* **What is needed**
Put the entry lines starting at the line containing "Which series has" and ending at the line containing "Precio promedio ponderado" into a Markdown table with the columns Row and Entry line, skipping blank lines.

* **Entries shown**

################

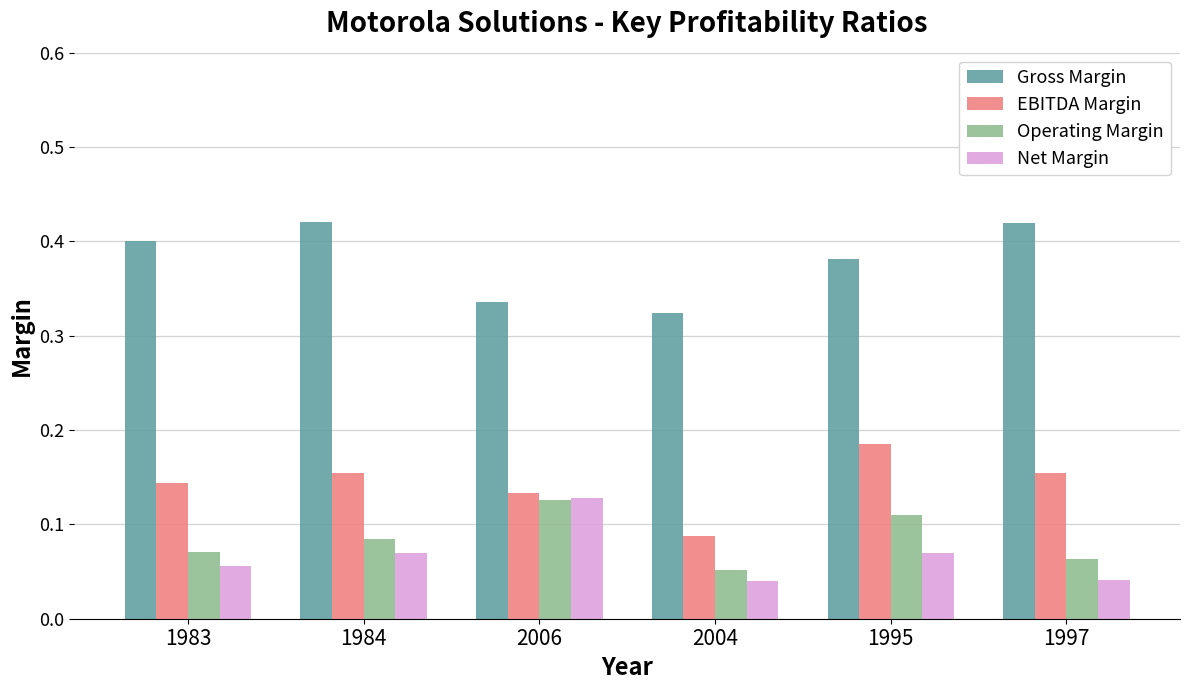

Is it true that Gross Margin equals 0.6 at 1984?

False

################

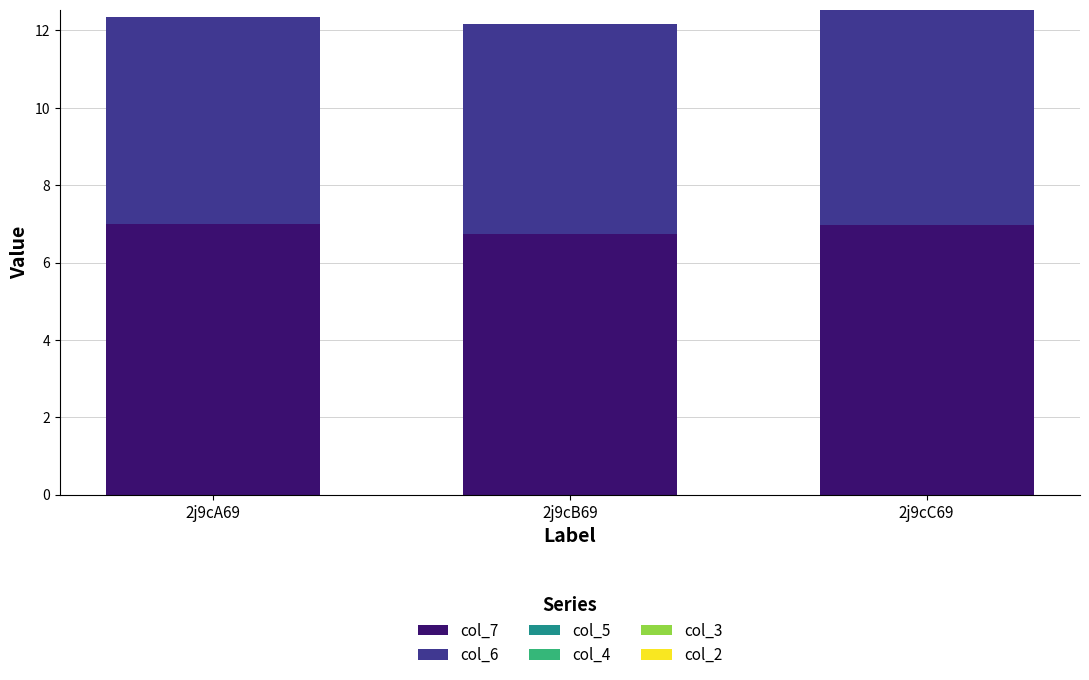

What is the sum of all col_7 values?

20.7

################

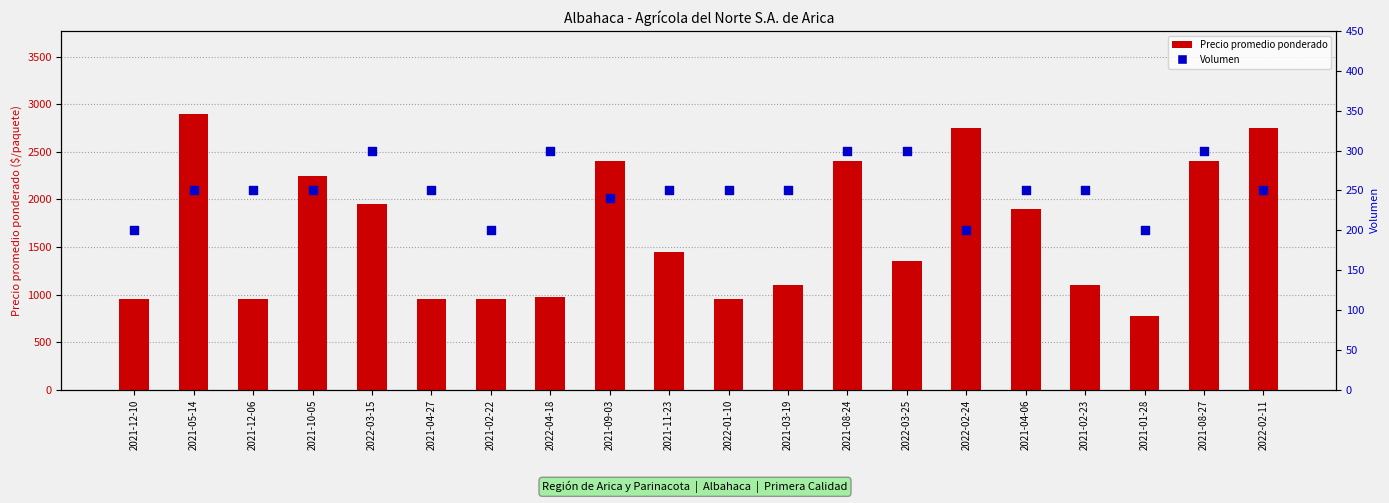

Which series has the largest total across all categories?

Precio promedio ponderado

################

* **Completed exercise**
| Row | Entry line |
|---|---|
| 1 | Which series has the largest total across all categories? |
| 2 | Precio promedio ponderado |